About this exercise: Every entry here needs to be repeated exactly.

Entries supplied:
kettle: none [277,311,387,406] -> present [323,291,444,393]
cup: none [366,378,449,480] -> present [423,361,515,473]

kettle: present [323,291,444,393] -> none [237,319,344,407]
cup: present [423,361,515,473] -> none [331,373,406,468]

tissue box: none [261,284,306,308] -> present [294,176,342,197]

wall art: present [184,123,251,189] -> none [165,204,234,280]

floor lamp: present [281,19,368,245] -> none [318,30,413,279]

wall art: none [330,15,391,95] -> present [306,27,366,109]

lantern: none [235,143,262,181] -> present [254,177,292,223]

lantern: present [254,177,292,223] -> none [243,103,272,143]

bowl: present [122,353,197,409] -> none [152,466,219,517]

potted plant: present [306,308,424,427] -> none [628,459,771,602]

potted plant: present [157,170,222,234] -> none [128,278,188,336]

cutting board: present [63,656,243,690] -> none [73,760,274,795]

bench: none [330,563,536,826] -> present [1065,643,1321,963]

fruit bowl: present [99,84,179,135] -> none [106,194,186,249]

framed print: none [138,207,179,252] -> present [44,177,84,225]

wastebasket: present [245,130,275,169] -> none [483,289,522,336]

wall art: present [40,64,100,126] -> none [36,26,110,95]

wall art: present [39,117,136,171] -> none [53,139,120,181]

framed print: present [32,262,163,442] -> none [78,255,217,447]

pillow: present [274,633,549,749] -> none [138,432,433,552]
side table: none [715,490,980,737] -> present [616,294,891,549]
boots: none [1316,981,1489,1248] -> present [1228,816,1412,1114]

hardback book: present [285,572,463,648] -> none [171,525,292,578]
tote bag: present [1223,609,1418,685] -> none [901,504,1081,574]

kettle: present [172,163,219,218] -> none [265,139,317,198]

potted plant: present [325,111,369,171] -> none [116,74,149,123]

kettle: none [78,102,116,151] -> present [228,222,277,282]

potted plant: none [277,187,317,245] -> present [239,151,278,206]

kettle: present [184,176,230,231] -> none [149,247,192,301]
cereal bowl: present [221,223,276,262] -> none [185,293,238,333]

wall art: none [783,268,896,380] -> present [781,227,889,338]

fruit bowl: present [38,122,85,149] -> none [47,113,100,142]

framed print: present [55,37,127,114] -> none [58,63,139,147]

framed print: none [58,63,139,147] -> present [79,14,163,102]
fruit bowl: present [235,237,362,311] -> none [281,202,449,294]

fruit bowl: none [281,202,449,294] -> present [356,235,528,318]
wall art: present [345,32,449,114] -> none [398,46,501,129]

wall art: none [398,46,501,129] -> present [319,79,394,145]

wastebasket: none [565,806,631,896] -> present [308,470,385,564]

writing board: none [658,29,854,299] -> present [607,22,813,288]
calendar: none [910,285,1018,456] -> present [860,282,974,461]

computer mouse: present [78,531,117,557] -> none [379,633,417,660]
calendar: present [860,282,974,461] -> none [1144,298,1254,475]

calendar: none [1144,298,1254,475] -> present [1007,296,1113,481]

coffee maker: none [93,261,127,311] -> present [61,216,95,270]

Exercise solution:
kettle: none [277,311,387,406] -> present [323,291,444,393]
cup: none [366,378,449,480] -> present [423,361,515,473]

kettle: present [323,291,444,393] -> none [237,319,344,407]
cup: present [423,361,515,473] -> none [331,373,406,468]

tissue box: none [261,284,306,308] -> present [294,176,342,197]

wall art: present [184,123,251,189] -> none [165,204,234,280]

floor lamp: present [281,19,368,245] -> none [318,30,413,279]

wall art: none [330,15,391,95] -> present [306,27,366,109]

lantern: none [235,143,262,181] -> present [254,177,292,223]

lantern: present [254,177,292,223] -> none [243,103,272,143]

bowl: present [122,353,197,409] -> none [152,466,219,517]

potted plant: present [306,308,424,427] -> none [628,459,771,602]

potted plant: present [157,170,222,234] -> none [128,278,188,336]

cutting board: present [63,656,243,690] -> none [73,760,274,795]

bench: none [330,563,536,826] -> present [1065,643,1321,963]

fruit bowl: present [99,84,179,135] -> none [106,194,186,249]

framed print: none [138,207,179,252] -> present [44,177,84,225]

wastebasket: present [245,130,275,169] -> none [483,289,522,336]

wall art: present [40,64,100,126] -> none [36,26,110,95]

wall art: present [39,117,136,171] -> none [53,139,120,181]

framed print: present [32,262,163,442] -> none [78,255,217,447]

pillow: present [274,633,549,749] -> none [138,432,433,552]
side table: none [715,490,980,737] -> present [616,294,891,549]
boots: none [1316,981,1489,1248] -> present [1228,816,1412,1114]

hardback book: present [285,572,463,648] -> none [171,525,292,578]
tote bag: present [1223,609,1418,685] -> none [901,504,1081,574]

kettle: present [172,163,219,218] -> none [265,139,317,198]

potted plant: present [325,111,369,171] -> none [116,74,149,123]

kettle: none [78,102,116,151] -> present [228,222,277,282]

potted plant: none [277,187,317,245] -> present [239,151,278,206]

kettle: present [184,176,230,231] -> none [149,247,192,301]
cereal bowl: present [221,223,276,262] -> none [185,293,238,333]

wall art: none [783,268,896,380] -> present [781,227,889,338]

fruit bowl: present [38,122,85,149] -> none [47,113,100,142]

framed print: present [55,37,127,114] -> none [58,63,139,147]

framed print: none [58,63,139,147] -> present [79,14,163,102]
fruit bowl: present [235,237,362,311] -> none [281,202,449,294]

fruit bowl: none [281,202,449,294] -> present [356,235,528,318]
wall art: present [345,32,449,114] -> none [398,46,501,129]

wall art: none [398,46,501,129] -> present [319,79,394,145]

wastebasket: none [565,806,631,896] -> present [308,470,385,564]

writing board: none [658,29,854,299] -> present [607,22,813,288]
calendar: none [910,285,1018,456] -> present [860,282,974,461]

computer mouse: present [78,531,117,557] -> none [379,633,417,660]
calendar: present [860,282,974,461] -> none [1144,298,1254,475]

calendar: none [1144,298,1254,475] -> present [1007,296,1113,481]

coffee maker: none [93,261,127,311] -> present [61,216,95,270]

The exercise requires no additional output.